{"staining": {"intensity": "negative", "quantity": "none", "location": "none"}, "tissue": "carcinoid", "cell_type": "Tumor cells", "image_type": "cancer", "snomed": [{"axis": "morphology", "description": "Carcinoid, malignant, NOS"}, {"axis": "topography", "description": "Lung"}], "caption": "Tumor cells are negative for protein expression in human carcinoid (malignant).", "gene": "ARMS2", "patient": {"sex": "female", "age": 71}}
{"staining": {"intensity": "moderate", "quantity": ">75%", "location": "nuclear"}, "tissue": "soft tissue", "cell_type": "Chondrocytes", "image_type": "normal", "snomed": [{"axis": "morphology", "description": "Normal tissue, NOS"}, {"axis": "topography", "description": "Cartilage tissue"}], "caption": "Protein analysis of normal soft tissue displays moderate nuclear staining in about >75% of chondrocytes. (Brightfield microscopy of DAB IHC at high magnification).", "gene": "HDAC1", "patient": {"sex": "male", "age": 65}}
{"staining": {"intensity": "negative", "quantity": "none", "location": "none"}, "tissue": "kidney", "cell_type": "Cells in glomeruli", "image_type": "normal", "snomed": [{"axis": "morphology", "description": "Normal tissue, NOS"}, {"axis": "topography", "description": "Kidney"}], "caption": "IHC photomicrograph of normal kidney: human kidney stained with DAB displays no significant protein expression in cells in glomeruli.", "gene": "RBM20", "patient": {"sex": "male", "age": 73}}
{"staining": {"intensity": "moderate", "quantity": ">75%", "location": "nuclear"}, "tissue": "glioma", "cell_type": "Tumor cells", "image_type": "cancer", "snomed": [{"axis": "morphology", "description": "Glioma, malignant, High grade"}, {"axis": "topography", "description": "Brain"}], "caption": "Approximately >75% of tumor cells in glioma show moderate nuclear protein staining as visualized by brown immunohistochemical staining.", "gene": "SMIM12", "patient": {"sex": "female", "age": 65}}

★ ★ ★ ★ ★

EXERCISE REQUIREMENTS =>
If a line of the listing above holds the string "expression", copy it.

SOLUTION BELOW =>
{"staining": {"intensity": "negative", "quantity": "none", "location": "none"}, "tissue": "carcinoid", "cell_type": "Tumor cells", "image_type": "cancer", "snomed": [{"axis": "morphology", "description": "Carcinoid, malignant, NOS"}, {"axis": "topography", "description": "Lung"}], "caption": "Tumor cells are negative for protein expression in human carcinoid (malignant).", "gene": "ARMS2", "patient": {"sex": "female", "age": 71}}
{"staining": {"intensity": "negative", "quantity": "none", "location": "none"}, "tissue": "kidney", "cell_type": "Cells in glomeruli", "image_type": "normal", "snomed": [{"axis": "morphology", "description": "Normal tissue, NOS"}, {"axis": "topography", "description": "Kidney"}], "caption": "IHC photomicrograph of normal kidney: human kidney stained with DAB displays no significant protein expression in cells in glomeruli.", "gene": "RBM20", "patient": {"sex": "male", "age": 73}}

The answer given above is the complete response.